Argentine film actress

Gabriela Flores is an Argentine film actress.

She has made some 20 film appearances since her debut in 1984 in the film Pasajeros de una pesadilla alongside Federico Luppi.

== Early life and training ==
Flores was born in Rosario, Argentina, and studied acting at the Escuela Carlos Gandolfo in Buenos Aires before moving to Spain in the early 1990s to continue her training in Barcelona.

== Career ==

=== Stage ===
Flores has been a frequent collaborator of Carme Portaceli.
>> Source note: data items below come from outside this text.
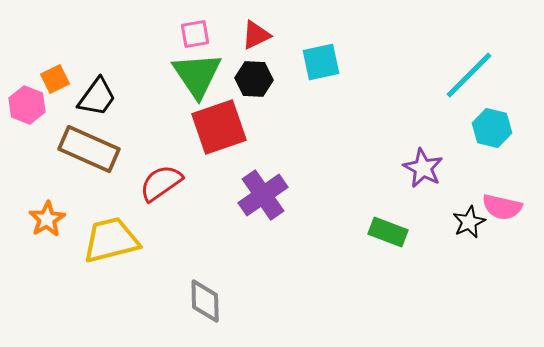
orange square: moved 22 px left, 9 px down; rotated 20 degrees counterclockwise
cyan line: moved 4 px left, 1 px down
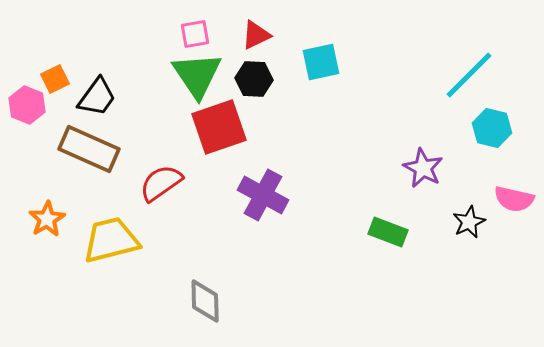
purple cross: rotated 27 degrees counterclockwise
pink semicircle: moved 12 px right, 8 px up
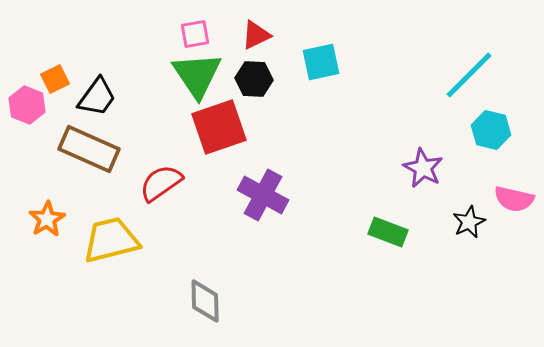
cyan hexagon: moved 1 px left, 2 px down
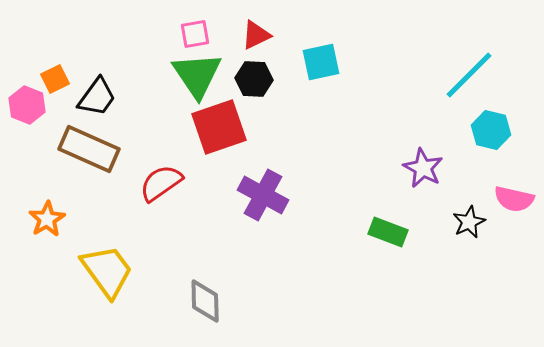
yellow trapezoid: moved 4 px left, 31 px down; rotated 68 degrees clockwise
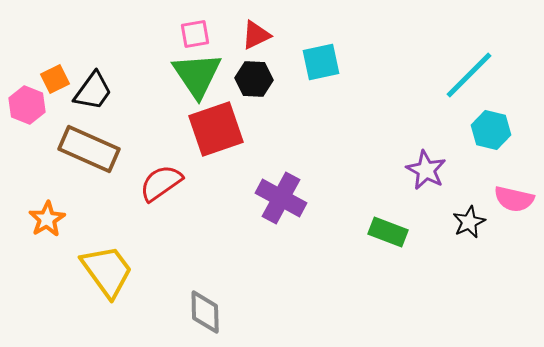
black trapezoid: moved 4 px left, 6 px up
red square: moved 3 px left, 2 px down
purple star: moved 3 px right, 2 px down
purple cross: moved 18 px right, 3 px down
gray diamond: moved 11 px down
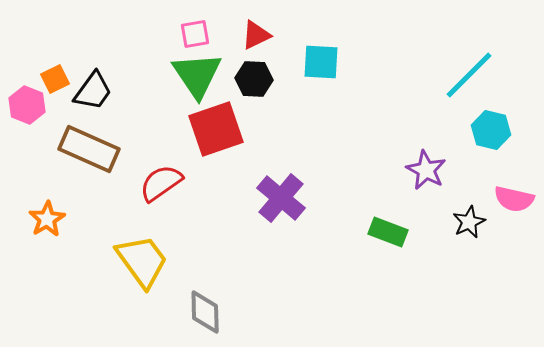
cyan square: rotated 15 degrees clockwise
purple cross: rotated 12 degrees clockwise
yellow trapezoid: moved 35 px right, 10 px up
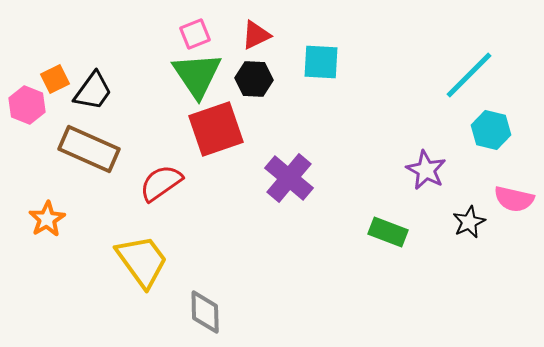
pink square: rotated 12 degrees counterclockwise
purple cross: moved 8 px right, 20 px up
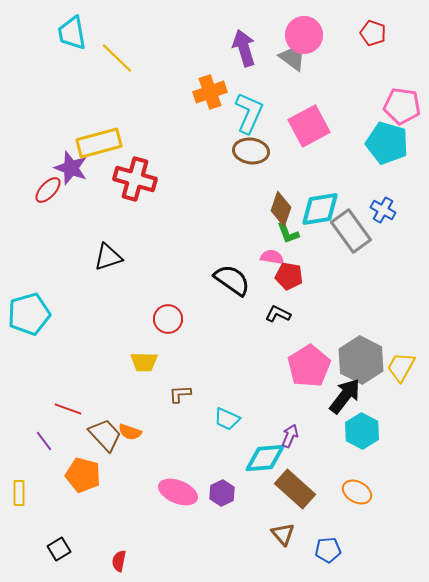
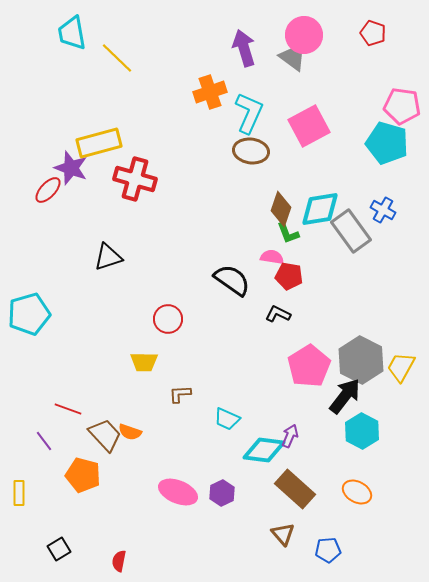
cyan diamond at (265, 458): moved 1 px left, 8 px up; rotated 12 degrees clockwise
Major appearances include:

- Krum (Festival Grec/Teatre Lliure, 2014), by Hanoch Levin, directed by Carme Portaceli.
- Troyanas (Festival Internacional de Teatro Clásico de Mérida / Teatro Español, 2017), version by Alberto Conejero, directed by Portaceli.
- Mrs. Dalloway (Teatro Español, 2019), after Virginia Woolf, directed by Portaceli—Flores played Angélica.
- La casa de los espíritus (Teatro Español, 2021), after Isabel Allende, directed by Portaceli—credited as Tránsito/Férula.
- La madre de Frankenstein (Teatro María Guerrero/TNC, 2023), directed by Portaceli.
- Las asambleístas (Las que tropiezan) (2023–24), written/directed by José Troncoso—Flores as Geométrica.

=== Screen ===
Flores began her screen career in Argentina. Early credits include Alejandro Doria’s Darse cuenta and Teo Kofman’s Perros de la noche, in which she played Mecha. Later work includes Genoveva in Fernando León de Aranoa’s El buen patrón, and appearances in Spanish television such as the dystopian series La valla.